Stored data entries:
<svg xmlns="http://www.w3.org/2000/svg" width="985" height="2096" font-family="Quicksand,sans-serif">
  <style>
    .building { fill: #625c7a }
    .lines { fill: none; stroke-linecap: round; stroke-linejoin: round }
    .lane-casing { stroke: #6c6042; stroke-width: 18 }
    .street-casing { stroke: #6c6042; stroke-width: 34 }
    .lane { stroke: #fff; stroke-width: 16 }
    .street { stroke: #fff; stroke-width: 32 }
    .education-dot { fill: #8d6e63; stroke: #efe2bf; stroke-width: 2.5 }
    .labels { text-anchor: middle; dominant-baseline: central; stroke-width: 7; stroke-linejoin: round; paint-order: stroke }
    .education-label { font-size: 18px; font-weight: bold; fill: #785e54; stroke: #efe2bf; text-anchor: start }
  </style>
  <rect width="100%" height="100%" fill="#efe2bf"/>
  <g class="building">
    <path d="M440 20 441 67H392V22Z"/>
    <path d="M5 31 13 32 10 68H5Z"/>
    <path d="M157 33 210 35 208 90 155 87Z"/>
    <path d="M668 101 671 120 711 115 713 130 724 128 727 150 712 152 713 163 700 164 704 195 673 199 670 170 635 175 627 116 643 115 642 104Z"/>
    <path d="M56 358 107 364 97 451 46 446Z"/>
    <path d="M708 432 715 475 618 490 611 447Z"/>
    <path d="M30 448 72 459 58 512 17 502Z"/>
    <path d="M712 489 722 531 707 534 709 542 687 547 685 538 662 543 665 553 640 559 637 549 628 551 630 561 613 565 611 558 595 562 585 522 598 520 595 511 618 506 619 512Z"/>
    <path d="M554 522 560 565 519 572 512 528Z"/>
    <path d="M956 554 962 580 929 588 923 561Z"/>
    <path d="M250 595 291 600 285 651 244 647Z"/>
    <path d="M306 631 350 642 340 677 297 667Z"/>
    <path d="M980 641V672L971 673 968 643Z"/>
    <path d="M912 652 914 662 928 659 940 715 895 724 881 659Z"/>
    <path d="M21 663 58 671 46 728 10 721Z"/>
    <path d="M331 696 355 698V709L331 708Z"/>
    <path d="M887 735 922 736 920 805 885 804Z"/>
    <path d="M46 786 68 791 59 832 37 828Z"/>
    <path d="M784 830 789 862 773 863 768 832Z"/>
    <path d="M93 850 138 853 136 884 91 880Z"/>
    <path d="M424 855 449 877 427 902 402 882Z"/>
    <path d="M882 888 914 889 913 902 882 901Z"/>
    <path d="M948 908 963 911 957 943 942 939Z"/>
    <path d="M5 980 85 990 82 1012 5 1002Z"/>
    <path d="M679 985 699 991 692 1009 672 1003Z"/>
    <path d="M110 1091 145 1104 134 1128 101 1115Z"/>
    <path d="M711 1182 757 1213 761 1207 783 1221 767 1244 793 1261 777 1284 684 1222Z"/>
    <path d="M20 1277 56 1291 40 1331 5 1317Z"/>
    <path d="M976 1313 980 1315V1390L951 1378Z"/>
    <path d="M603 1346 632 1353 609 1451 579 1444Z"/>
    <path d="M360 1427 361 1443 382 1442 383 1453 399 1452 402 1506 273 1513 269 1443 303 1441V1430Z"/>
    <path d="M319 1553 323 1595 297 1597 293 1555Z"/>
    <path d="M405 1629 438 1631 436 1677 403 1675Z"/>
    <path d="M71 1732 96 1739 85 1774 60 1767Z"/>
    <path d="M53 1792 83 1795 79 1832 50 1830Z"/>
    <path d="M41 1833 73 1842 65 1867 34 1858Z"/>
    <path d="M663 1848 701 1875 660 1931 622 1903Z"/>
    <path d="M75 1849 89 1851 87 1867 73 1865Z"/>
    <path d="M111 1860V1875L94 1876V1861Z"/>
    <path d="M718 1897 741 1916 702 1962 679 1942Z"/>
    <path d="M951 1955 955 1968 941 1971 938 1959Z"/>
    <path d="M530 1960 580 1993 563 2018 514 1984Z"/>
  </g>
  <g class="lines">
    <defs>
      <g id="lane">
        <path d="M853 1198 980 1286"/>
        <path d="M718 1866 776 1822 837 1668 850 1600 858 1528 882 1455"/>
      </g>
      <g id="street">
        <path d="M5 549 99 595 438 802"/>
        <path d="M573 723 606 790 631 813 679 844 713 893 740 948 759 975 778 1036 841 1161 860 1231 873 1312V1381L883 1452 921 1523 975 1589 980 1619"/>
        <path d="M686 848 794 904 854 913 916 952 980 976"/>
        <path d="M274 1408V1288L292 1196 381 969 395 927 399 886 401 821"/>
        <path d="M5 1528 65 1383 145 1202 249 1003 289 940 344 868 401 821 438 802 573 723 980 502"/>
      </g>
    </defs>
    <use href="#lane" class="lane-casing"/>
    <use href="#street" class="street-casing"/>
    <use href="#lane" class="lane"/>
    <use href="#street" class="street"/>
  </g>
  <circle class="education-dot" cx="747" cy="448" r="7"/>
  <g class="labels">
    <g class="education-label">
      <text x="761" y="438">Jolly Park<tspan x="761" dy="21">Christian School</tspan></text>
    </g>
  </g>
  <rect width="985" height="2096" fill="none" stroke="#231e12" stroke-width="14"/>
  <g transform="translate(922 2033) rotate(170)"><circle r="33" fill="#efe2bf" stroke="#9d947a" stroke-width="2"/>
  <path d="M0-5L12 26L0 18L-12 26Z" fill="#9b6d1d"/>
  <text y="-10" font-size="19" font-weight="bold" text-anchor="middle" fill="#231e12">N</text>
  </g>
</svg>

Your task: From the records above, copy each line where the word "lines" can be found.

Answer box:
    .lines { fill: none; stroke-linecap: round; stroke-linejoin: round }
  <g class="lines">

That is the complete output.